Matthew Solan is the executive editor of Harvard Men’s Health Watch. Recently, he and Howard LeWine, MD, Chief Medical Editor at Harvard Health Publishing, produced a piece examining how friendships can help you stay socially active, the health benefits of this, and how to make new friends while maintaining old ones. This can be a challenge for everyone, though compared with women, men especially struggle with making and keeping friends as they age. The full article can be read at Harvard Health, but three good places to start to get your friend journey on the right track include:
- Get into group dynamics. Join a group activity, such as a walking club; a golf or bowling league; a card, book or chess club; or a continuing-education class at an adult education center. Or ask a current friend to join you so you both can expand your friend circle.

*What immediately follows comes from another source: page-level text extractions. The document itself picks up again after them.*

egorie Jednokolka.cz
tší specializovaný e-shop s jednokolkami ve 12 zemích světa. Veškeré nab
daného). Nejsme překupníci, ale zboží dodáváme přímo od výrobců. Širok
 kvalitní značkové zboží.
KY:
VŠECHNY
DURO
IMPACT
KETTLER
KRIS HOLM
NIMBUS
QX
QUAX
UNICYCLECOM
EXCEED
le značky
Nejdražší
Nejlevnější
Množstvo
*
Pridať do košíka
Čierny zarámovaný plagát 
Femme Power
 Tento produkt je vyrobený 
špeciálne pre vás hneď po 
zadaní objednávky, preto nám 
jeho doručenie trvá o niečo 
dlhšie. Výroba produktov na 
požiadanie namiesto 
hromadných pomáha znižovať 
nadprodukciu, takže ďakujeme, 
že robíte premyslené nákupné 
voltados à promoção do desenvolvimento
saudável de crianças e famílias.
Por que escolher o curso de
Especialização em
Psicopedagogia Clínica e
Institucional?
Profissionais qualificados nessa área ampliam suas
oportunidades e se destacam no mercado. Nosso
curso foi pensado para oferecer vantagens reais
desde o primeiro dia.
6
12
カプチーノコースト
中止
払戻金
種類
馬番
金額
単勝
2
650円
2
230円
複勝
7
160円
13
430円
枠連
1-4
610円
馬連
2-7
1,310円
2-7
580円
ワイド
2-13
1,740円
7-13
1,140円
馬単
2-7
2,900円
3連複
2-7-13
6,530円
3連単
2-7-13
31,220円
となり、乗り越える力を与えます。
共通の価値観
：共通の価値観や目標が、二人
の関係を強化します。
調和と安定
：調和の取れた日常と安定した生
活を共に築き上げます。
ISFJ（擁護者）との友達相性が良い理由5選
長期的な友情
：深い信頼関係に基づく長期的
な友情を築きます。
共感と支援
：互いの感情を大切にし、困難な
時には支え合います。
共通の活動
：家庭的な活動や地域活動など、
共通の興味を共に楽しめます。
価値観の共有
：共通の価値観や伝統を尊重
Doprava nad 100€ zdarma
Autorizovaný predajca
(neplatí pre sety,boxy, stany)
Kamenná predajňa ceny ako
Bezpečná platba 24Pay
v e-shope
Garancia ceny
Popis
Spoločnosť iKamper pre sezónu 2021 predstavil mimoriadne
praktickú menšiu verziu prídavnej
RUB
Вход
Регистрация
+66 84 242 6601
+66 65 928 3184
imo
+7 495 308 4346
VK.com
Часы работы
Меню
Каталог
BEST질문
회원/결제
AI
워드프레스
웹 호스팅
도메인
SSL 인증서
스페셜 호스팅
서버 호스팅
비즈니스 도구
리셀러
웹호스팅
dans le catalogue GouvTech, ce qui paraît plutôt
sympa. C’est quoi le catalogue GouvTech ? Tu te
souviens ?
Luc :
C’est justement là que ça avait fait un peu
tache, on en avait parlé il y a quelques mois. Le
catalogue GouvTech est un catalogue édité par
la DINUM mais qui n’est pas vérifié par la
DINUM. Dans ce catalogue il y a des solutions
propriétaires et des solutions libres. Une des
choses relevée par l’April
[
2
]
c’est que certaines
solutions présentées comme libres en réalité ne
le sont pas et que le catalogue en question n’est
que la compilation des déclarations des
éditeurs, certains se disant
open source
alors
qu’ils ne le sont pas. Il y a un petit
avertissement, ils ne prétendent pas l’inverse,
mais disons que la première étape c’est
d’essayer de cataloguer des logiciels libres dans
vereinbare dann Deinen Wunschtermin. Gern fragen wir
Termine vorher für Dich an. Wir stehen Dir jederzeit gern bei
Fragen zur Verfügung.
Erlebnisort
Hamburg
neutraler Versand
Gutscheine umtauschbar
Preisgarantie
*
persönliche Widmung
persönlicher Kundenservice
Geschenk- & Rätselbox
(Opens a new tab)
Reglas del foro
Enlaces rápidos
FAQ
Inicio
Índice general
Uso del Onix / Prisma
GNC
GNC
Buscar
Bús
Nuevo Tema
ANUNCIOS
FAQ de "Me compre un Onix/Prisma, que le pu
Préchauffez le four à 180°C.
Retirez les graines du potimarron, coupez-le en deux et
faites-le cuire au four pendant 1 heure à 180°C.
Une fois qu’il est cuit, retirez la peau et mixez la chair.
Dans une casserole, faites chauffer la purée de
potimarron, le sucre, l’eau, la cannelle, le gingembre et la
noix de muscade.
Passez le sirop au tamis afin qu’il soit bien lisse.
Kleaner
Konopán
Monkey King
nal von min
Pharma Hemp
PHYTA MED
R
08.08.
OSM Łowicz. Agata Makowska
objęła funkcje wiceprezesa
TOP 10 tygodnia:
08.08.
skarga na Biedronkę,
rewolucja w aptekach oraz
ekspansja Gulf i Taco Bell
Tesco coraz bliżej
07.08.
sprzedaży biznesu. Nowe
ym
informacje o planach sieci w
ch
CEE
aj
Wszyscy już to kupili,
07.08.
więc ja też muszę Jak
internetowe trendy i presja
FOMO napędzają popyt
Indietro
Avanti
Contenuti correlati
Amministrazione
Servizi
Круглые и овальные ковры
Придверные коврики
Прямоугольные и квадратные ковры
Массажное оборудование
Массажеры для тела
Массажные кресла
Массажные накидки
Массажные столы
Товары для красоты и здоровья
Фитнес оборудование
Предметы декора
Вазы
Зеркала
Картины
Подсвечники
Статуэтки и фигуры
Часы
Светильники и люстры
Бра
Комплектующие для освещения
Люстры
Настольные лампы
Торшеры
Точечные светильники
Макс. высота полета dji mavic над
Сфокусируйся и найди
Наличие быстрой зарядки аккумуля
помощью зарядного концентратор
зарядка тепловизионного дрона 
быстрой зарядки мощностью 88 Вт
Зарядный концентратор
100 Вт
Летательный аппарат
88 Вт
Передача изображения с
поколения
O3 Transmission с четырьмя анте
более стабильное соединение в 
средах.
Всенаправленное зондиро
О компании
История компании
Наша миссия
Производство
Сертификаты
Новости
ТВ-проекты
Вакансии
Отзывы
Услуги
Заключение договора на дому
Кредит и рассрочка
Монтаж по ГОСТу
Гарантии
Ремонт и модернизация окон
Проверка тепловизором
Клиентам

- Schedule time together. If you already have friends but don’t see them regularly, take the initiative and schedule a set time for get-togethers. Choose a designated day, time and place for coffee or lunch, ideally a setting designed for easy conversation. Begin with a weekly or every-other-week schedule to help everyone ease into the new outing without feeling overwhelmed.
- Work on a project. Another way to stay connected with existing friends and meet new ones is to launch a group project. Schwartz knows of a group of retired fishermen from Gloucester, Massachusetts, who, once they retired, decided to build a boat together.